Saturday, January 31, 2004


Today I bring you three duck tales. Unfortunately, they aren't the happiest of stories, so if you are particularly sensitive towards ducks, you might need to keep a hanky nearby.

TunaU is located on the banks of the Red Cedar as the fight song goes, which means we have lots and lots of ducks. Big ducks. Little ducks. Ducks who climb on rocks. Everywhere, ducks. The only animal on par with the ducks around here are the squirrels who are equally numerous and pushy.

I cross the Red Cedar river on the foot-bridge to walk from my car to work and back again. As you stand on the bridge looking up and down the river, it's a very pretty sight. To the east are some small rapids as the water moves downhill and downriver. To the west the river is calm and quiet. With tall trees on both sides, the river is a picture-postcard kind of place in all four seasons.

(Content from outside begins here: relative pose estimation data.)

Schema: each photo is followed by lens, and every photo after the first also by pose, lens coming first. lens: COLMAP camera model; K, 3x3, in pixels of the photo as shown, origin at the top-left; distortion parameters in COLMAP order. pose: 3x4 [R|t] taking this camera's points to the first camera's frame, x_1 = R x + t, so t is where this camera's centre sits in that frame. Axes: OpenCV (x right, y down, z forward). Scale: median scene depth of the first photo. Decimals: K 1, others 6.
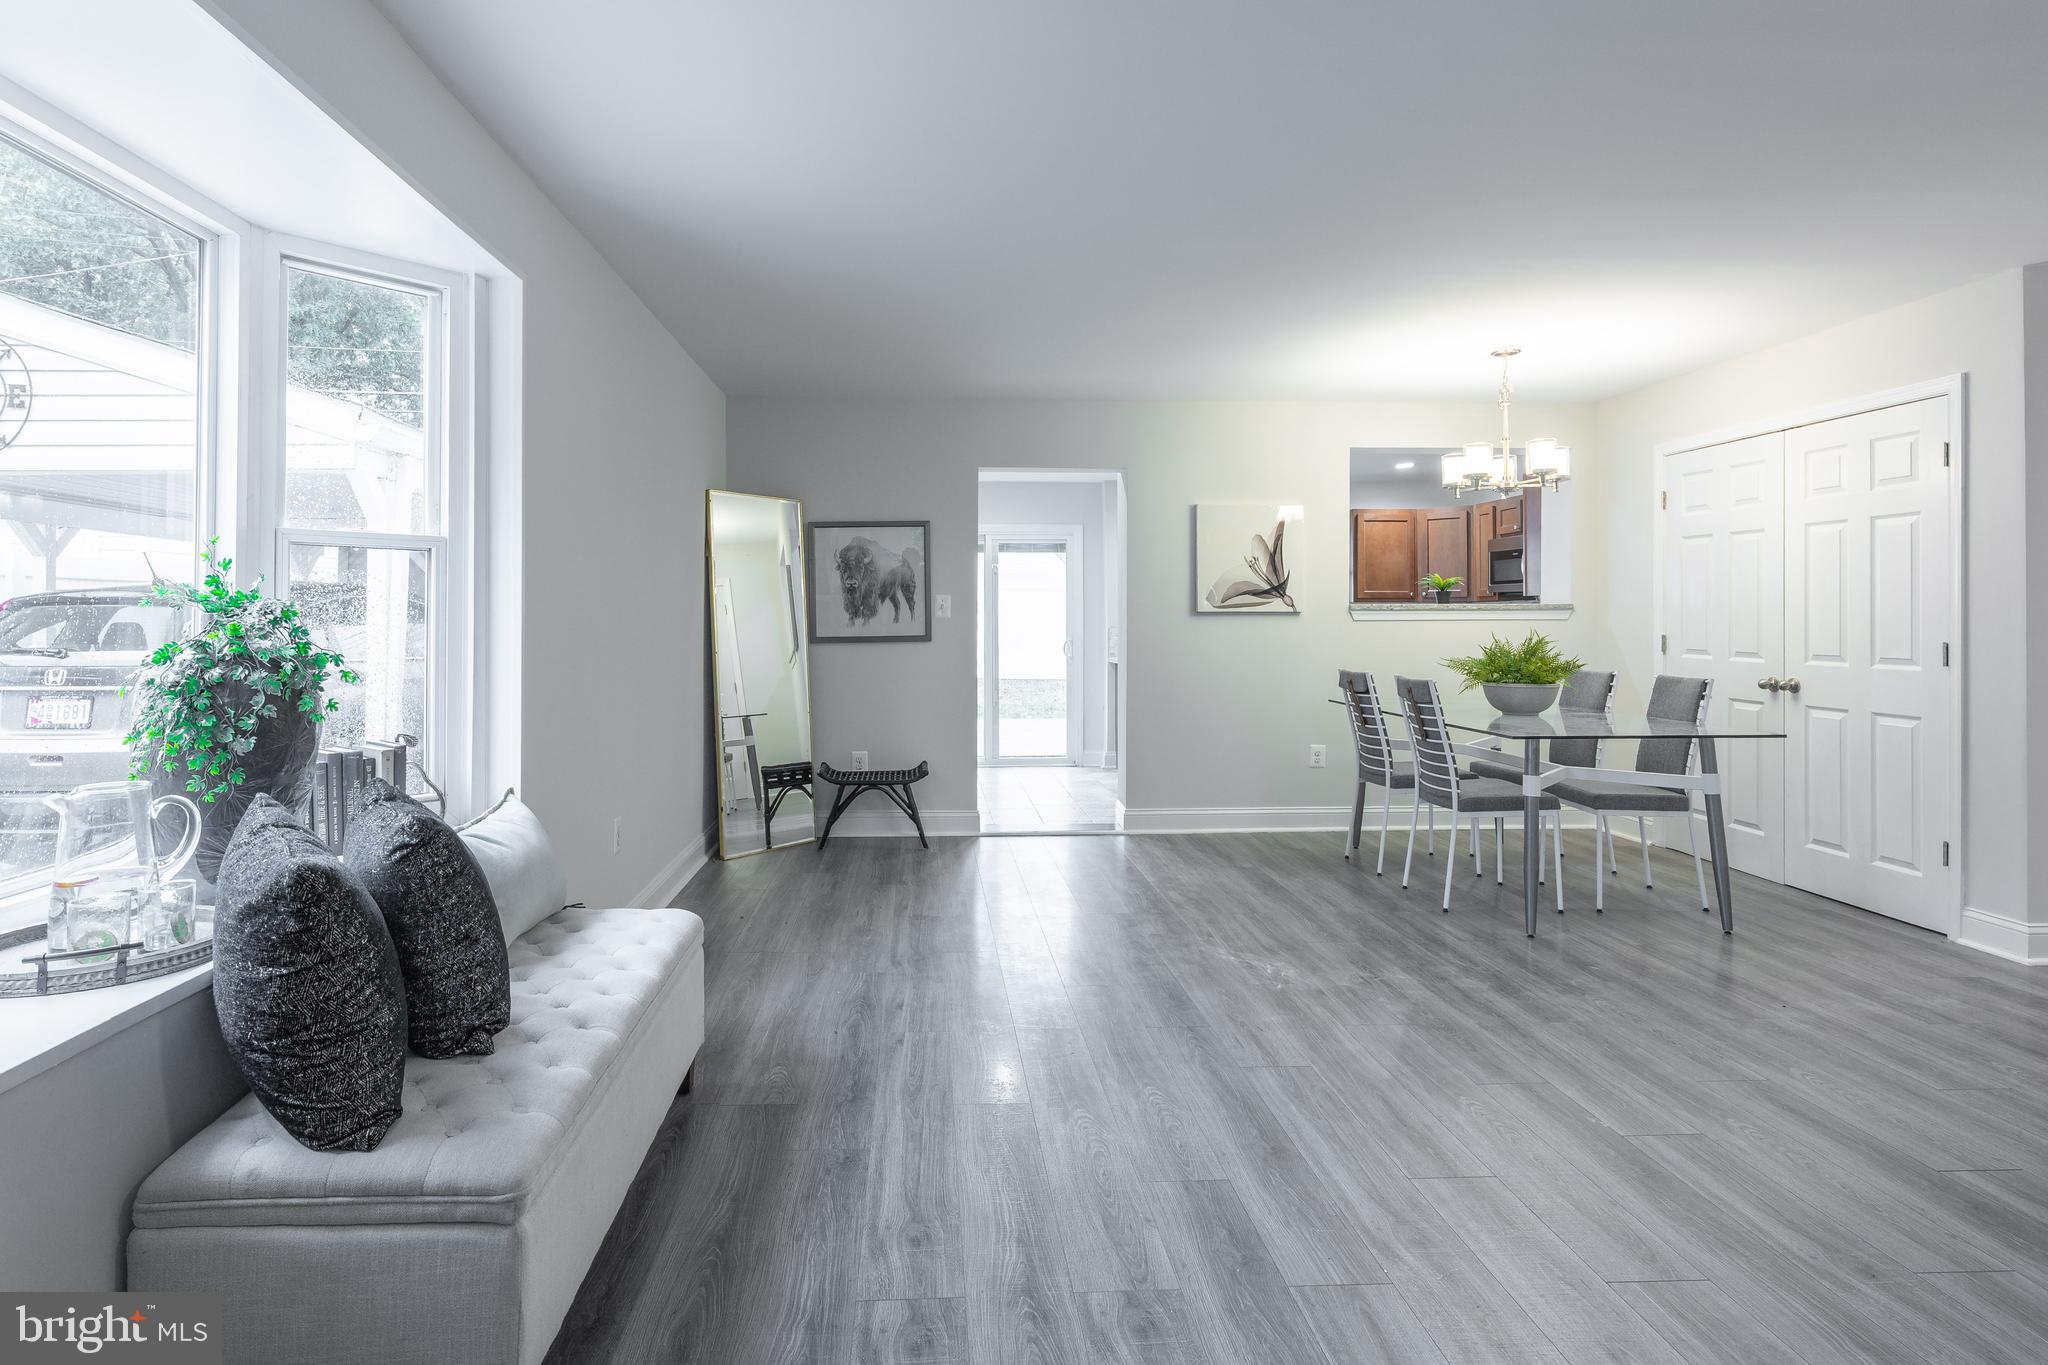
lens RADIAL K [[1065.0, 0, 966.4], [0, 1065.0, 614.8], [0, 0, 1]] dist [0.002578, 0.000146]
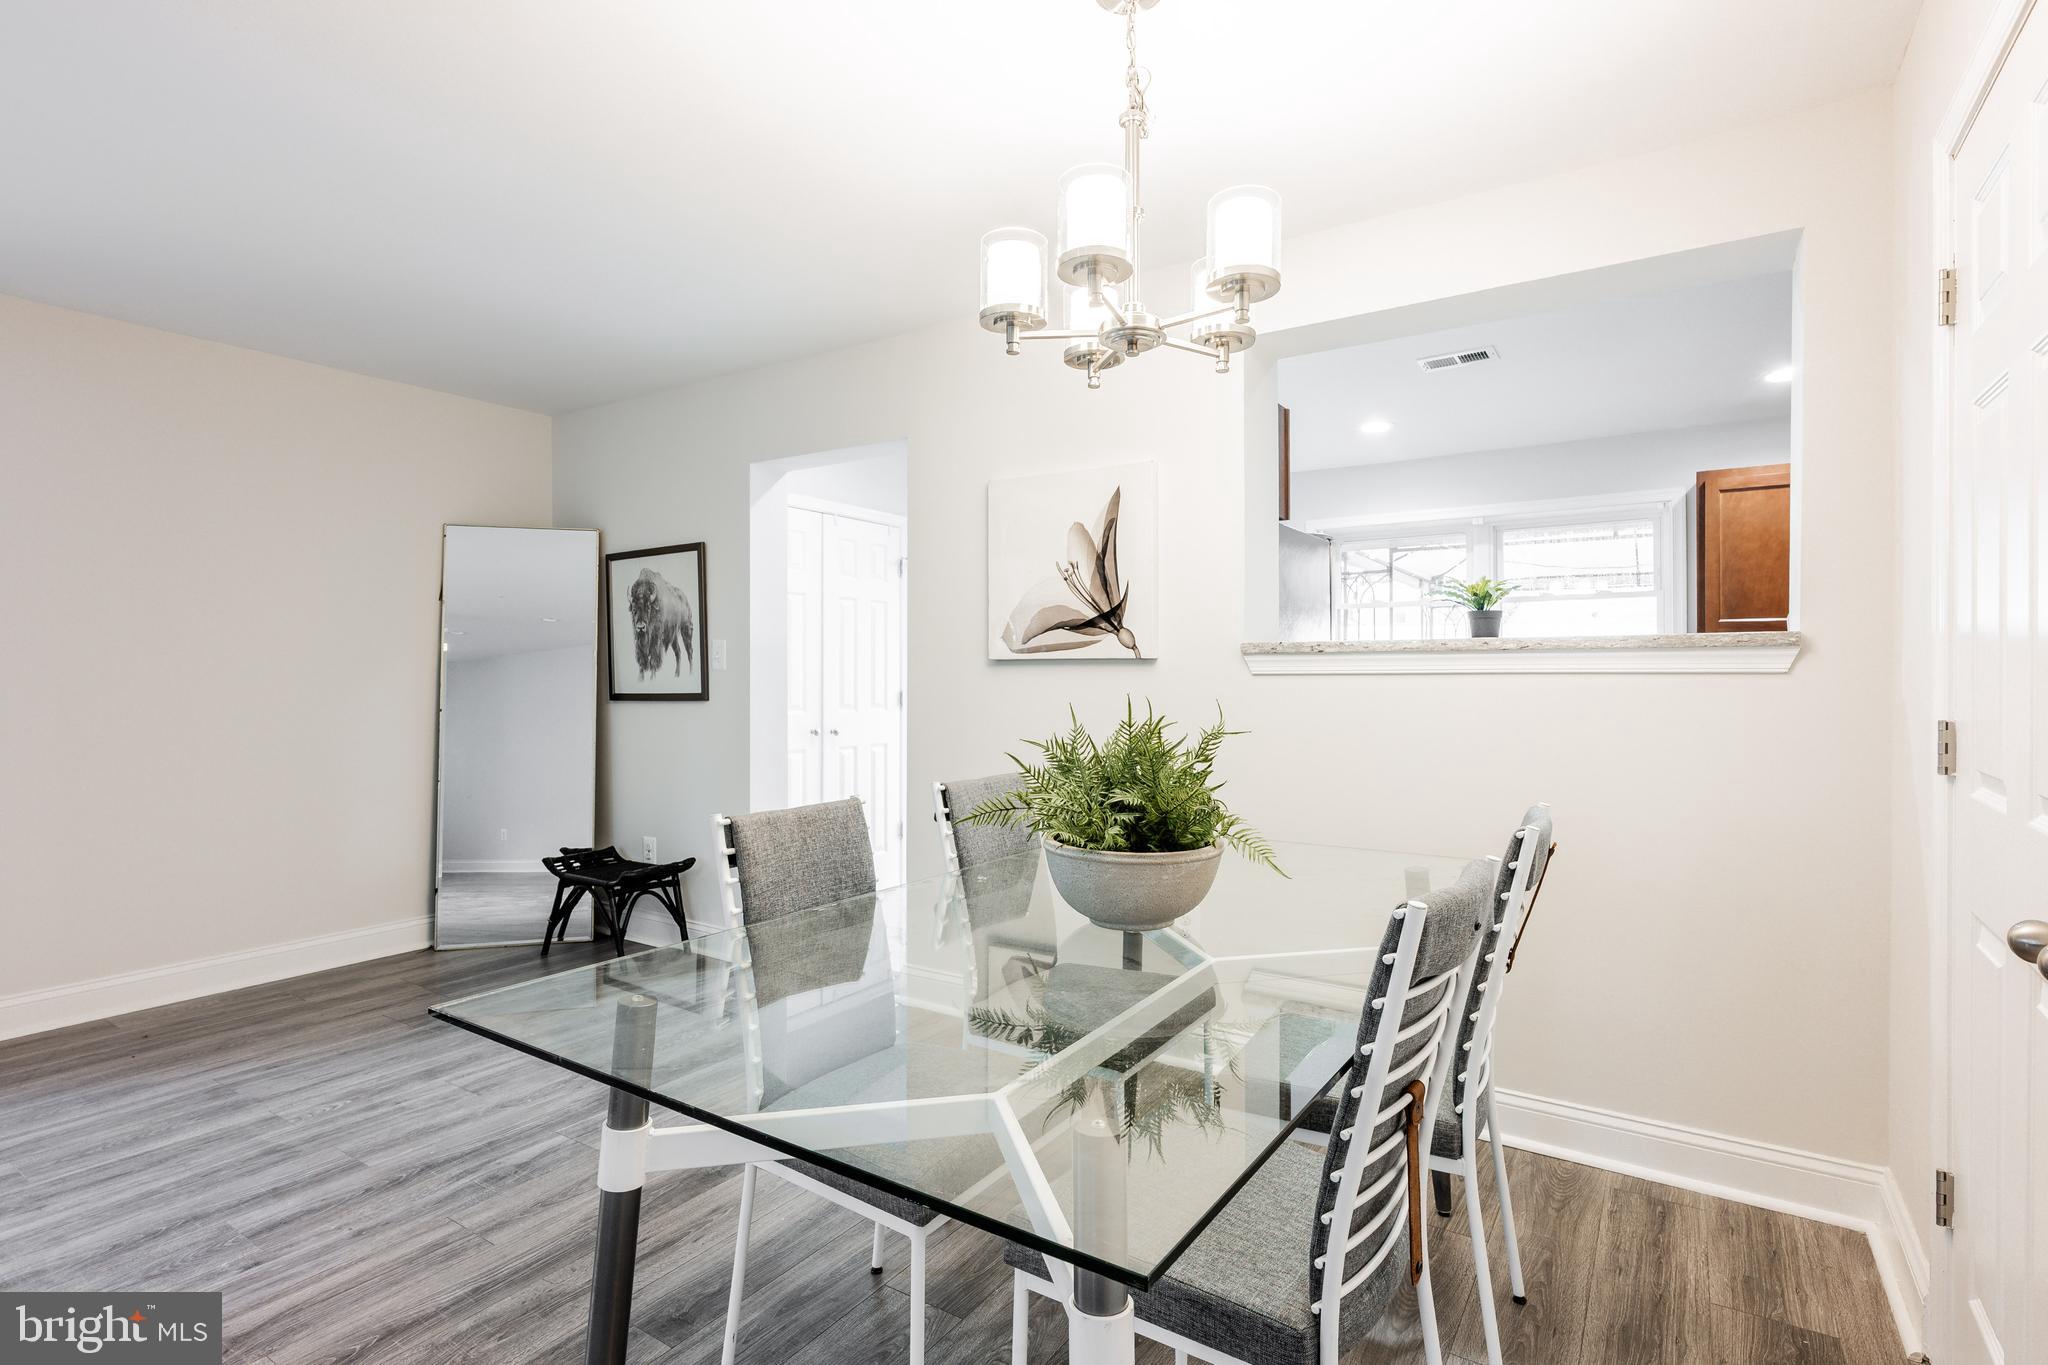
lens RADIAL K [[1003.1, 0, 1019.0], [0, 1003.1, 672.8], [0, 0, 1]] dist [0.001618, 0.000647]
pose [[0.815004, 0.000513, -0.579456, 0.566523], [0.002752, 0.999985, 0.004755, 0.002240], [0.579449, -0.005469, 0.814990, 0.553592]]
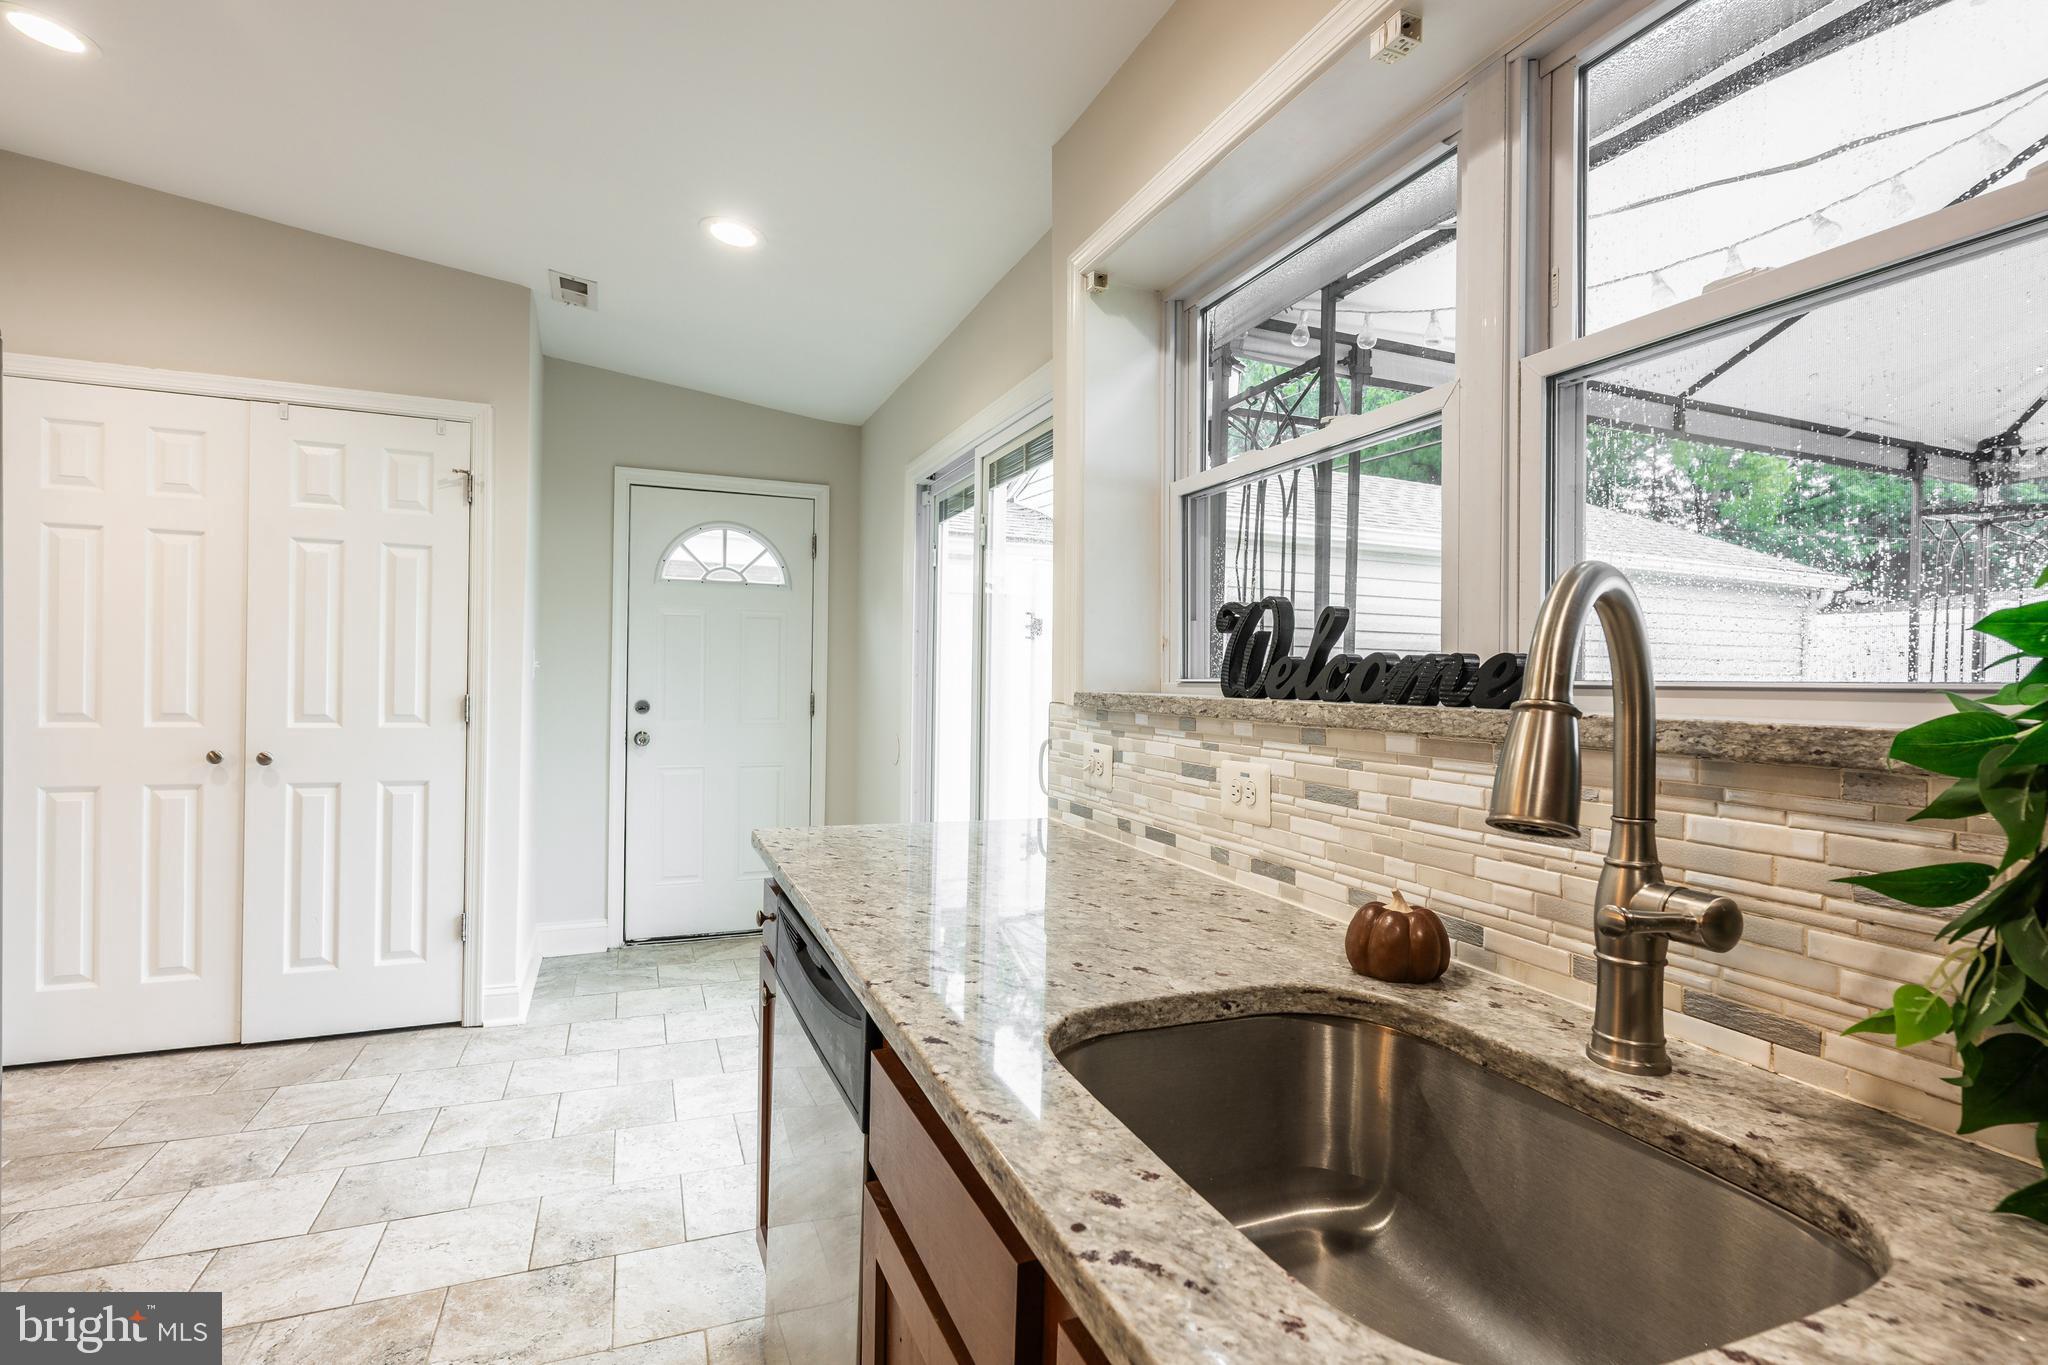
lens RADIAL K [[989.0, 0, 1025.4], [0, 989.0, 667.8], [0, 0, 1]] dist [0.001148, 0.000004]
pose [[0.348390, -0.003938, -0.937341, 0.552098], [-0.006183, 0.999960, -0.006499, 0.008579], [0.937329, 0.008060, 0.348352, 1.393935]]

Walking to my car yesterday after work, I scanned up and down the river as I usually do, just to see what's going on. To the east there were dozens of ducks sitting atop of rocks and tree stumps. To the west, there were four ducks. Four former ducks to be more precise. It looked as though they had frozen in mid-bob. The bodies were on top of the surface, but as you followed their necks, it just stopped.

I've never seen anything like it, and several of us looked in horror, realizing there wasn't a darn thing we could do about it. How sad. I will have to confer with PhotoTuna, as he is the resident nature specialist to find out if this is a common occurrence. Speaking from a purely selfish point of view, it's going to be pretty ewww to have to look at four headless frozen duck bodies all winter. At the same time, I have to wonder how freaky it is for the fish to see a bunch of duck faces underwater. Ewwwww times two.

This entire scenario of deceased ducks reminded me of a TinyTuna story. Back when she was about three years old, I came to pick her up from preschool one day after work. I was quickly whisked aside by the director who told me that the school's pet duck had died, and the class had buried it. She wanted me to know this ahead of time, in case TinyTuna was sad or upset or had any questions.

Oh boy. We didn't have pets, and this was her first experience with death. I took a deep breath, found TinyTuna and headed for the car.

"I heard you had something sad happen today," I said gently.

"What?" TinyTuna asked.

"The duck...from your class..." I said slowly, waiting for her to clue-in and lead the conversation.

"Oh yeah," said TinyTuna, matter-of-factly.

"What happened?" I asked.

She stopped walking and looked at me. "The duck stopped moving it's wing," she said. "So we threw sand on his face." And with that, she shrugged and continued towards the car.

"Uhhhh..Well...Ok then," I said, realizing with that one sentence, the conversation was over and my skills as a grief management counselor were no longer required.

Luckily, not all my duck tales involve former ducks. One narrowly escaped becoming a dead duck hat trick. Back at TunaU, where the ducks roam the campus as if they were buffalo in search of deer and antelope playmates, I was driving home on a rainy afternoon. As I left the ivy covered halls of academia at rush-hour, I was on East Circle Drive: a two-lane one-way road. A duck picked this inopportune time to cross the street. I couldn't move over -- that lane was blocked. I couldn't stop -- the roads were wet and slippery, and traffic was moving too quickly. I started sending leaned-over emergency messages to the duck: Don't. No, don't. Don't cross. No. Stay there. No. No. Oh no....

As the old joke goes, my Karma ran over the duckma. I heard an awful *thump*thump*thump* and looked, horrified, in my rear-view mirror. I cringed when I saw the cloud of feathers behind my car. As I moaned at the duck's apparent demise, I was stunned to see out of the corner of my eye, the dazed duck walking on the other side of the road. His butt may have been a bit balder than before, but at least he'd live to quack another day.